I admit, one of the main reasons why I decided to see West 32nd was to catch a glimpse of John Cho (better known as Harold from Harold and Kumar Go to White Castle) in a more serious role. That, combined with the fact that it was being labeled a thriller set in the seedy underground world of New York's Koreatown was enough to grab my interest. As a life-long New Yorker, there aren't many places within the city that I'm not familiar with. I've lived on the Upper West Side and on the Lower East Side; gone to weddings in Chinatown; worked in Tribeca and Midtown; partied in the West and East Village; and grabbed a bite in practically every neighborhood there is ... except K-town. For anyone that's ever taken a cab across town and away from either Madison Square Garden or Penn Station, you've probably passed through West 32nd street, noticed the Korean BBQ shops, but never actually stopped to look around. With his second feature, not only does director Michael Kang (The Motel) deliver one of the more beautifully shot films I caught at Tribeca, but he introduces us to the complexity of an entire world that's carefully and delicately situated within one city block.
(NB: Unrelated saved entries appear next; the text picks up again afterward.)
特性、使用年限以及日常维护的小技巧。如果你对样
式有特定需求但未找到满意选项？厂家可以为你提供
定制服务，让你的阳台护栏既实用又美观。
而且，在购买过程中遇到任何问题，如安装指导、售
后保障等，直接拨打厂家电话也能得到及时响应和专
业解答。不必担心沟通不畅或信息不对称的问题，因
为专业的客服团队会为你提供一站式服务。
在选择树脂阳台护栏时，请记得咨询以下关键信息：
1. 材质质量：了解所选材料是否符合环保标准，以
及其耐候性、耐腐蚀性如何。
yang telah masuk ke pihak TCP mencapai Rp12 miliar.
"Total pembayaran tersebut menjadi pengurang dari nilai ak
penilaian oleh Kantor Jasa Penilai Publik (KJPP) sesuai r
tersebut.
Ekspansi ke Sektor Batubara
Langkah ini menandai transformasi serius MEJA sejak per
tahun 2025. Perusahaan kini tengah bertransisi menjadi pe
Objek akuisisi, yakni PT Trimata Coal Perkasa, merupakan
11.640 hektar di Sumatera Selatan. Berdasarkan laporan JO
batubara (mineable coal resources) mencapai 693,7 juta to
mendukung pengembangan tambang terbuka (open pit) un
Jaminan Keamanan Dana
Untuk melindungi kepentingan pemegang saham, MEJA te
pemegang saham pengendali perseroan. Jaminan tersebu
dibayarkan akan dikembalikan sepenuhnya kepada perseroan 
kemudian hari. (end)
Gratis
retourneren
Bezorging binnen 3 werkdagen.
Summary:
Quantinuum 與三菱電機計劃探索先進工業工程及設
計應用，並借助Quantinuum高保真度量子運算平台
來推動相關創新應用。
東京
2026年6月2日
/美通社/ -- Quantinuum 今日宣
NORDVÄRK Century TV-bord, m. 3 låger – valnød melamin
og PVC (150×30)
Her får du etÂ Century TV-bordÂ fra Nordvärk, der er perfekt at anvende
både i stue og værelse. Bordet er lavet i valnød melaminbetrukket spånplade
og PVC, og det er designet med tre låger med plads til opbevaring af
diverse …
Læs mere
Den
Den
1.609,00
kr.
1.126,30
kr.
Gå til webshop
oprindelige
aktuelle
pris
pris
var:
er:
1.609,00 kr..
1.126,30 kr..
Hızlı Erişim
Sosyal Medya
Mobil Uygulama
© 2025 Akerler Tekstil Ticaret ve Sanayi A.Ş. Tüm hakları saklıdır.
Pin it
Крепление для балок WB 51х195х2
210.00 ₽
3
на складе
John (Cho) is a young Korean-American attorney who's assigned to do pro bono work on a capital murder case. Smart and well-dressed, he's the type of guy who craves power and respect; the kind that comes along with making partner at the firm. Meanwhile, cocktails with the rest of the suits at a swanky midtown bar are just an added luxury. Things change when John's research on said case (in which a teenager is accused of gunning down the manager of a Korean "salon room" club) drops him knee-deep in the middle of gang-related politics; so much so that he begins to question which one of his two lives is more exciting: the wealthy, straight-laced attorney or the corrupt, turbo-charged gangster in training.